Jute exports slump on costly shipping
The rising shipment of jute and jute goods from Bangladesh has come to a halt owing to higher prices of the raw fibre and unprecedentedly high freight costs.
Jute millers fetched $212 million in exports in the first quarter of the current fiscal year, down 31 per cent year-on-year, data from the Export Promotion Bureau (EPB) showed.
"We are really depressed. Buyers are not placing fresh orders unless purchases are essential," said Mohammad Mahbubur Rahman Patwari, chairman of the Bangladesh Jute Mills Association (BJMA).
Raw jute prices in the local market have remained at an elevated level while container freight cost shot up by nearly 10 times to $18,000-$19,000 because of the global container crisis in the last one year.
The fresh blow for the industry comes several months after export earnings from jute and jute goods hit $1.16 billion in the fiscal year 2020-21, the highest on record, driven by a higher price of raw jute and an increased demand.
Millers say buyers are slashing orders against the backdrop of spiralling prices of the natural fibre, which hit a historic high of more than Tk 5,000 per maund in February this year owing to higher demand for exports and a decline in crop production in the previous season.
And the rising container freight charge worsened the situation for jute mills, which make yarn, twine, bags, sacks and other jute goods for mainly the export markets.
Supported by favourable weather, farmers in Bangladesh annually grow roughly 80 lakh bales of jute over the past five years. The fibre is used mainly for industrial purpose.
Fresh harvest of raw jute has arrived in the market, but the raw jute is selling at Tk 2,500-Tk 3,100 per maund.

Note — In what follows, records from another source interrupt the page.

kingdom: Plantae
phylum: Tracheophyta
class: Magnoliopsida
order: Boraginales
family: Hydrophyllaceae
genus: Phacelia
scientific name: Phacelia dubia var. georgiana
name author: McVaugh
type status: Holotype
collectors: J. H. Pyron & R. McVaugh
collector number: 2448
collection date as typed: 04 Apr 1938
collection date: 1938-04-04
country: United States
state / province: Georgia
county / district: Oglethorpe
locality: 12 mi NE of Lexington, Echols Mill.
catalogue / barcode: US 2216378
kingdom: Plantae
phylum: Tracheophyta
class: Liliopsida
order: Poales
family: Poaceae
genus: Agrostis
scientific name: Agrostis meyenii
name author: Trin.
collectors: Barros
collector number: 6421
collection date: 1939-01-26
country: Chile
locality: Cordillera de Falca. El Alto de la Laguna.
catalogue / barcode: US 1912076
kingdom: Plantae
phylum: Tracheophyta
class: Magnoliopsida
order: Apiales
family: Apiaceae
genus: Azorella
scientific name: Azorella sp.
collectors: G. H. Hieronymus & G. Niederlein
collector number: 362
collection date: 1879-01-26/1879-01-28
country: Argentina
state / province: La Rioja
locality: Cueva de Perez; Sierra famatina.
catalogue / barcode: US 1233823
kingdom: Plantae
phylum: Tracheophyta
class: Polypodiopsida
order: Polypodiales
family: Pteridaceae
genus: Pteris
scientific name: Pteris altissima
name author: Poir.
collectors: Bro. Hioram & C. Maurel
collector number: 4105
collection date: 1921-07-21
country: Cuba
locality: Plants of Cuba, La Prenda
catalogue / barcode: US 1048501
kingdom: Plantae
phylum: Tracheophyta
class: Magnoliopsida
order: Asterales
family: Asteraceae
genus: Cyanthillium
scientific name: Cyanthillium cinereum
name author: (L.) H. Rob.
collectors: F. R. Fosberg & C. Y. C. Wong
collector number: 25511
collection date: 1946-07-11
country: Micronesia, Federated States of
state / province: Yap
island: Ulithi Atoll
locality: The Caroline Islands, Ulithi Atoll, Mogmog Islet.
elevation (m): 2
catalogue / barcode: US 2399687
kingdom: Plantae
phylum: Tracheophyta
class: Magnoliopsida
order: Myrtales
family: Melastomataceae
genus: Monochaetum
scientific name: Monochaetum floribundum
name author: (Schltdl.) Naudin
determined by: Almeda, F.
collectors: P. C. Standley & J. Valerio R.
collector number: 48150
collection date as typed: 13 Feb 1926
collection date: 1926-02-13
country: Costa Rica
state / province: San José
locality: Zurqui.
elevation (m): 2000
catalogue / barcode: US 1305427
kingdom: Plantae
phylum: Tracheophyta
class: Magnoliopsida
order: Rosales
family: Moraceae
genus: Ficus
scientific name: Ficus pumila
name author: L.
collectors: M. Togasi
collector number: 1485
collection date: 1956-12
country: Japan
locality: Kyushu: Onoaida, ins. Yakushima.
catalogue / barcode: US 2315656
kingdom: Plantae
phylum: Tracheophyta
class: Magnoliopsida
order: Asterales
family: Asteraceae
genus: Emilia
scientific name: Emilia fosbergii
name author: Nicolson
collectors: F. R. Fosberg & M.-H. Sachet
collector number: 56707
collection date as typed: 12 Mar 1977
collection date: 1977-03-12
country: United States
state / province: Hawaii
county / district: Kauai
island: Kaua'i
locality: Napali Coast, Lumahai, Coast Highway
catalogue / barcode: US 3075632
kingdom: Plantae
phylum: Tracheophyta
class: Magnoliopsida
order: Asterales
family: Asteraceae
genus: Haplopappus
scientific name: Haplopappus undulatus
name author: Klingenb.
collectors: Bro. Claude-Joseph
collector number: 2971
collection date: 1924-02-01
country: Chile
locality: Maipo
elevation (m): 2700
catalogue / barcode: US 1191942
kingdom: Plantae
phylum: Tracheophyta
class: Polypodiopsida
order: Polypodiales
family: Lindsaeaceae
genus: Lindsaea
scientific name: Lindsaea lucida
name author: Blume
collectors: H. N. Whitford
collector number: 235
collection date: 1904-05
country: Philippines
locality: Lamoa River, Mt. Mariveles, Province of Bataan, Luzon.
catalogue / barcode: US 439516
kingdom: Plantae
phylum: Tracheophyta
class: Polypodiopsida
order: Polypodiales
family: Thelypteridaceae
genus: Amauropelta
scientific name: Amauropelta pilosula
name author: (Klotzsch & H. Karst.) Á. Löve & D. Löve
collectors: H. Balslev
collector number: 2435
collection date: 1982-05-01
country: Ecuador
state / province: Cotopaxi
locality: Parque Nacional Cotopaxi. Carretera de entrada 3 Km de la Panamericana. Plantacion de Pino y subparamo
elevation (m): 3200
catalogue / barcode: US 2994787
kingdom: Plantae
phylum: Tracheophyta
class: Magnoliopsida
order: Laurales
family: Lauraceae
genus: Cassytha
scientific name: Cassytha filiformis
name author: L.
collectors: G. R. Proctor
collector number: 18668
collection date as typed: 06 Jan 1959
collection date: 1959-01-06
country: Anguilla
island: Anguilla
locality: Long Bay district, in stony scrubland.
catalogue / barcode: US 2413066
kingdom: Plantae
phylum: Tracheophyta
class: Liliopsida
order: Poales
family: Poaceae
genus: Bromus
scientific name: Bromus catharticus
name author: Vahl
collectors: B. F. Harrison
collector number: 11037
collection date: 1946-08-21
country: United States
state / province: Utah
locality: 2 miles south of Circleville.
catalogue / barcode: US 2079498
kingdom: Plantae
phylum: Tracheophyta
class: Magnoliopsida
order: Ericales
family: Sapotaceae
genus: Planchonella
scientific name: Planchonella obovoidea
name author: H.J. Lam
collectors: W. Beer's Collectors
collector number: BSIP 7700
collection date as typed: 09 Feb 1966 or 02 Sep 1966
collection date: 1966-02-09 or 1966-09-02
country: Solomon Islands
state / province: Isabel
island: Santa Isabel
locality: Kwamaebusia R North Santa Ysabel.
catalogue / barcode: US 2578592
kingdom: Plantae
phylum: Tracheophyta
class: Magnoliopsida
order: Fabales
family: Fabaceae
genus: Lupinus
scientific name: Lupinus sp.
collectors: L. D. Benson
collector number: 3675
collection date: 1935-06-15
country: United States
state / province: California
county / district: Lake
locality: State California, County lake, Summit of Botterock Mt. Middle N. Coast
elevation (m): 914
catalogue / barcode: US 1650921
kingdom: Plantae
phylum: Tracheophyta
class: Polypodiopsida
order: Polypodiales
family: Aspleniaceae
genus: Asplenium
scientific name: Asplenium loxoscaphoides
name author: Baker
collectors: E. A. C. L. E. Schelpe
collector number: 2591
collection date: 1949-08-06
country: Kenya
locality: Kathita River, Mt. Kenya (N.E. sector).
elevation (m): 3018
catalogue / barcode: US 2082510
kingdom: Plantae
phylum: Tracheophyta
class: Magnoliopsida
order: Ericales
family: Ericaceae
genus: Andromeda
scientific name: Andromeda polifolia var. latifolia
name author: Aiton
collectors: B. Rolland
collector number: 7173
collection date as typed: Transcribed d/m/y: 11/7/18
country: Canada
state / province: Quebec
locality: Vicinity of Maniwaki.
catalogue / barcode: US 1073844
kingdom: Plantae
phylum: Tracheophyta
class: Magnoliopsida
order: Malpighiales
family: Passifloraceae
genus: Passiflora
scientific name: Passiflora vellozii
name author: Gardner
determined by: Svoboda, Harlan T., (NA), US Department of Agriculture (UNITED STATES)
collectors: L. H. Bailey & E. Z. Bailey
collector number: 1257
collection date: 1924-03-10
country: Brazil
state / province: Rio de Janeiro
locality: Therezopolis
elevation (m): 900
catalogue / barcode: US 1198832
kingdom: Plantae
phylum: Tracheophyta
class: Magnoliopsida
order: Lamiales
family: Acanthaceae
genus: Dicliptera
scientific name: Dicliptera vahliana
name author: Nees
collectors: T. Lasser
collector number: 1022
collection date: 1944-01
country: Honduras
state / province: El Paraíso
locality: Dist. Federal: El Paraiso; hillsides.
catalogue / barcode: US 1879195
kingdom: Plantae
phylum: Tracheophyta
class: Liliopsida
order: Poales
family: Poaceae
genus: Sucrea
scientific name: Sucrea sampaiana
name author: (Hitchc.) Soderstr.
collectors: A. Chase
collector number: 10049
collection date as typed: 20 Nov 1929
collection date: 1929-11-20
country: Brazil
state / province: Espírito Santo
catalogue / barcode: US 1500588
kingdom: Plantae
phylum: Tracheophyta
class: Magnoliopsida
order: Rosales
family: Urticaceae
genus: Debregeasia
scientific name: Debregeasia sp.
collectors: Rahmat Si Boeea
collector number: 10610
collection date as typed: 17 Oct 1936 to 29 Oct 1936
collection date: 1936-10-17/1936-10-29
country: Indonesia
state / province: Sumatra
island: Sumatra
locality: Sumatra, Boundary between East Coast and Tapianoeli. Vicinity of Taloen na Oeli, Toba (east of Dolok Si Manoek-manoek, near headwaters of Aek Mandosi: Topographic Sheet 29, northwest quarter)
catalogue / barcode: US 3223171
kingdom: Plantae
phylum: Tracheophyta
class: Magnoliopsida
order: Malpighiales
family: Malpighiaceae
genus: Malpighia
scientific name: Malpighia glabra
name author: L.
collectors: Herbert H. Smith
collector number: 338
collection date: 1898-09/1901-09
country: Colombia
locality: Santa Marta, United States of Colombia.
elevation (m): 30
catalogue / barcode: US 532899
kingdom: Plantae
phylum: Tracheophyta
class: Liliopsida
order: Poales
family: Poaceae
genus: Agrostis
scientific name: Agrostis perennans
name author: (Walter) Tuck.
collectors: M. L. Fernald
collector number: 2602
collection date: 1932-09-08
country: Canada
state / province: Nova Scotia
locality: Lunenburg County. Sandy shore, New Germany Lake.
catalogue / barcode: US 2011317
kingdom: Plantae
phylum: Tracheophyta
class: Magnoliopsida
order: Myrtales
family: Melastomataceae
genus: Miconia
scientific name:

Patwari says the prices are still high, and international buyers are switching to alternatives of jute goods.
Jute yarn accounts for two-thirds of export earnings from jute and jute goods. The product is used in carpets, and carpet makers in Turkey are the main buyer for yarns produced in Bangladesh.
"But many buyers are using recyclable cotton for carpets," Patwari said.
Yarn and twine makers were the hardest hit as their export receipts plummeted 40 per cent year-on-year to $127 million in July to September, according to the EPB.
"A number of jute mills have suspended production," Patwari said.
Giridhari Lal Modi, chairman of Uttara Jute Mills, says there has been stockpiling of jute goods in Turkey. "Besides, the cost of shipping is too high."
The situation may improve by November-December, said Patwari.